= Records from a data source =
== Segment start ==

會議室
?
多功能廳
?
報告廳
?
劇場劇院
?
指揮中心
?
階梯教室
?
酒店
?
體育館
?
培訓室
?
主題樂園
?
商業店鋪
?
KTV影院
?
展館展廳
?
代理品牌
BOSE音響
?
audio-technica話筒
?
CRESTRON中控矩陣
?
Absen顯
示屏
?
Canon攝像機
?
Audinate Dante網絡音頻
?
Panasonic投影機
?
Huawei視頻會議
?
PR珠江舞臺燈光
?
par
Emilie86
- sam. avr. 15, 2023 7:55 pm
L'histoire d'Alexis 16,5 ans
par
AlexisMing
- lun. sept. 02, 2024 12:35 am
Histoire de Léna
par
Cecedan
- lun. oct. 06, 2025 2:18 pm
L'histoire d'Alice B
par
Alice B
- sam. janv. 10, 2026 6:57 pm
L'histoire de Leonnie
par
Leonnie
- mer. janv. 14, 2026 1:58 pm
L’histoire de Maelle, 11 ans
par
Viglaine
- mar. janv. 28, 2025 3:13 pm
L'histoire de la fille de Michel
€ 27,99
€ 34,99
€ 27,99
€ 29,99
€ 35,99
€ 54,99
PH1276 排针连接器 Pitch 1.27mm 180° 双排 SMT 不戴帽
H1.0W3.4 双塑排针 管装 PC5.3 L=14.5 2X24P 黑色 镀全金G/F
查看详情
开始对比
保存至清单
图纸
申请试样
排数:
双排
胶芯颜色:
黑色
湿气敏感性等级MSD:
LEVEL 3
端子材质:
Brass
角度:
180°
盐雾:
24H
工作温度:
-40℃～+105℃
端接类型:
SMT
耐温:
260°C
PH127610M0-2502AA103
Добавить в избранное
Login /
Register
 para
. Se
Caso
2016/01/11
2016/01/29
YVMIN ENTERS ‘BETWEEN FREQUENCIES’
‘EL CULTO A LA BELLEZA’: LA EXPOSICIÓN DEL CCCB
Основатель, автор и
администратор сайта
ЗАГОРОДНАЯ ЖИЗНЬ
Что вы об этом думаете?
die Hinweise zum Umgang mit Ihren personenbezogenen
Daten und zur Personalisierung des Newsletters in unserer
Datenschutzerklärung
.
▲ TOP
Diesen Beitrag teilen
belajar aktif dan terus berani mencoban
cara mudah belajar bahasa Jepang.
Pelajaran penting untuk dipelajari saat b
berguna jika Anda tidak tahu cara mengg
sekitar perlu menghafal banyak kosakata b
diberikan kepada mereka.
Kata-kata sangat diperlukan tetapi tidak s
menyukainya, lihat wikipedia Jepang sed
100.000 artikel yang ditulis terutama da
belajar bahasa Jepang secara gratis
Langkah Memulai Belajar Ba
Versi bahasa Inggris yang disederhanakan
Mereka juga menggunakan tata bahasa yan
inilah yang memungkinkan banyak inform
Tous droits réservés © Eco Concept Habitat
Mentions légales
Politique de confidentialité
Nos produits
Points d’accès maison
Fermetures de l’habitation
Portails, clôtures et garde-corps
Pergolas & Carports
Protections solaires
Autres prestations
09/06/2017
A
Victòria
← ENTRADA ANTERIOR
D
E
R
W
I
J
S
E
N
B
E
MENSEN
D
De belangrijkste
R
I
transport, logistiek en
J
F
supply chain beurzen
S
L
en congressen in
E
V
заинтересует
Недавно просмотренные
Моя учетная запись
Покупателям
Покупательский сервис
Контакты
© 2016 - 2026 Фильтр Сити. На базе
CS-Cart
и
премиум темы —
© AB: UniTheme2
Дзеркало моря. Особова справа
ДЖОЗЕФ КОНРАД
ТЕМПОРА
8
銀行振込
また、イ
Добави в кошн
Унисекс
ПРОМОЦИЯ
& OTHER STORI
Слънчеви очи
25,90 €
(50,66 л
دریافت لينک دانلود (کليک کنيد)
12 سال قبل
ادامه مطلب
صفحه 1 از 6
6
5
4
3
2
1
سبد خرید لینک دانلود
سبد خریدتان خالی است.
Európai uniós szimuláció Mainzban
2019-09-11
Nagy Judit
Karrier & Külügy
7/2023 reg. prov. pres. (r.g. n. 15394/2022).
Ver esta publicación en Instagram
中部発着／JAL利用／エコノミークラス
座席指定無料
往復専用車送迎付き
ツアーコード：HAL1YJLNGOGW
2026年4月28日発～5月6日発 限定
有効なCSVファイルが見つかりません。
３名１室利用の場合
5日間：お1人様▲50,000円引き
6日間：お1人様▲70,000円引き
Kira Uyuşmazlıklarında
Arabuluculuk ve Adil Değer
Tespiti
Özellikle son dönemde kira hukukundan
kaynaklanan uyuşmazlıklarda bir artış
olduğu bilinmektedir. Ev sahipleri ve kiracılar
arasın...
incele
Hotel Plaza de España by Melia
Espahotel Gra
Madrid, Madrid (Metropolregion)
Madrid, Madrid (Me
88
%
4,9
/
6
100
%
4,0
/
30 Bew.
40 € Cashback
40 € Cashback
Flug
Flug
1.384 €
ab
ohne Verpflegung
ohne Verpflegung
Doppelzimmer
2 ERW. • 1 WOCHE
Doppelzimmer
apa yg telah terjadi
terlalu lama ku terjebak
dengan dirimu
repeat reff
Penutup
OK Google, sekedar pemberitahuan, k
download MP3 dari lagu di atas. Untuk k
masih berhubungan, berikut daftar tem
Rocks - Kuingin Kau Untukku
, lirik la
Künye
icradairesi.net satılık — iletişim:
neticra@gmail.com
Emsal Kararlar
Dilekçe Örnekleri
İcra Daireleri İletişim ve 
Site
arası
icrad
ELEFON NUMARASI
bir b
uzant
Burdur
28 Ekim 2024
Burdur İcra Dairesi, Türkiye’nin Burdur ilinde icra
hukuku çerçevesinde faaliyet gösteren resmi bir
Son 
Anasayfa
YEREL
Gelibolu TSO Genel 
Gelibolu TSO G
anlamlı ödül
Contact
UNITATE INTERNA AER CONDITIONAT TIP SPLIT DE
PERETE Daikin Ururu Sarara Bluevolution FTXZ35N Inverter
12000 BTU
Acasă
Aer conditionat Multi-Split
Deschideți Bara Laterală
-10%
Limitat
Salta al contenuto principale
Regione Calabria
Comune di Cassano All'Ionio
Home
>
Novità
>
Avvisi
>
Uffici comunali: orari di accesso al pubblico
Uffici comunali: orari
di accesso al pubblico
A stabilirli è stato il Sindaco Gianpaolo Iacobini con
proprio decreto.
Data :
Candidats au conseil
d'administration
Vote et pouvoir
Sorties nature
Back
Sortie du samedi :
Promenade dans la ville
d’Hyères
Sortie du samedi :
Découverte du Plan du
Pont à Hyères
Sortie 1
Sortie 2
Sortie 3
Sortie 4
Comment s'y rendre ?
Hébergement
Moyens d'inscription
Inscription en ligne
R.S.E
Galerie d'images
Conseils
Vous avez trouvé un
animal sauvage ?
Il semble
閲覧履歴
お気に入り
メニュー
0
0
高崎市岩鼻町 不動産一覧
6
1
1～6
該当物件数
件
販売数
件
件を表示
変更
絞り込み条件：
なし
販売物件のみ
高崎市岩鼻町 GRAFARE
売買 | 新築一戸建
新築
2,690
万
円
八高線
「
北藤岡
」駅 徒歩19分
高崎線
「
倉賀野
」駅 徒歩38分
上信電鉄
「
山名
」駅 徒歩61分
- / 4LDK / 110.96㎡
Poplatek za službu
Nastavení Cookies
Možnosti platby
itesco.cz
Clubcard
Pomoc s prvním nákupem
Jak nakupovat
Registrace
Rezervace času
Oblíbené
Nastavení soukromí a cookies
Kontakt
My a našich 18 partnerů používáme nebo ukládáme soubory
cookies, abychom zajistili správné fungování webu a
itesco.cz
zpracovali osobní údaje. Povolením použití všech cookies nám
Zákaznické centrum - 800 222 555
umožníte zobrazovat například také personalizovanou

== Segment end ==

= WHAT IS NEEDED =
From the very first line of the records down to the line with "Mereka juga menggunakan tata bahasa yan", please write out each line exactly, including both ends and no other lines.

= EXPECTED ANSWER =
會議室
?
多功能廳
?
報告廳
?
劇場劇院
?
指揮中心
?
階梯教室
?
酒店
?
體育館
?
培訓室
?
主題樂園
?
商業店鋪
?
KTV影院
?
展館展廳
?
代理品牌
BOSE音響
?
audio-technica話筒
?
CRESTRON中控矩陣
?
Absen顯
示屏
?
Canon攝像機
?
Audinate Dante網絡音頻
?
Panasonic投影機
?
Huawei視頻會議
?
PR珠江舞臺燈光
?
par
Emilie86
- sam. avr. 15, 2023 7:55 pm
L'histoire d'Alexis 16,5 ans
par
AlexisMing
- lun. sept. 02, 2024 12:35 am
Histoire de Léna
par
Cecedan
- lun. oct. 06, 2025 2:18 pm
L'histoire d'Alice B
par
Alice B
- sam. janv. 10, 2026 6:57 pm
L'histoire de Leonnie
par
Leonnie
- mer. janv. 14, 2026 1:58 pm
L’histoire de Maelle, 11 ans
par
Viglaine
- mar. janv. 28, 2025 3:13 pm
L'histoire de la fille de Michel
€ 27,99
€ 34,99
€ 27,99
€ 29,99
€ 35,99
€ 54,99
PH1276 排针连接器 Pitch 1.27mm 180° 双排 SMT 不戴帽
H1.0W3.4 双塑排针 管装 PC5.3 L=14.5 2X24P 黑色 镀全金G/F
查看详情
开始对比
保存至清单
图纸
申请试样
排数:
双排
胶芯颜色:
黑色
湿气敏感性等级MSD:
LEVEL 3
端子材质:
Brass
角度:
180°
盐雾:
24H
工作温度:
-40℃～+105℃
端接类型:
SMT
耐温:
260°C
PH127610M0-2502AA103
Добавить в избранное
Login /
Register
 para
. Se
Caso
2016/01/11
2016/01/29
YVMIN ENTERS ‘BETWEEN FREQUENCIES’
‘EL CULTO A LA BELLEZA’: LA EXPOSICIÓN DEL CCCB
Основатель, автор и
администратор сайта
ЗАГОРОДНАЯ ЖИЗНЬ
Что вы об этом думаете?
die Hinweise zum Umgang mit Ihren personenbezogenen
Daten und zur Personalisierung des Newsletters in unserer
Datenschutzerklärung
.
▲ TOP
Diesen Beitrag teilen
belajar aktif dan terus berani mencoban
cara mudah belajar bahasa Jepang.
Pelajaran penting untuk dipelajari saat b
berguna jika Anda tidak tahu cara mengg
sekitar perlu menghafal banyak kosakata b
diberikan kepada mereka.
Kata-kata sangat diperlukan tetapi tidak s
menyukainya, lihat wikipedia Jepang sed
100.000 artikel yang ditulis terutama da
belajar bahasa Jepang secara gratis
Langkah Memulai Belajar Ba
Versi bahasa Inggris yang disederhanakan
Mereka juga menggunakan tata bahasa yan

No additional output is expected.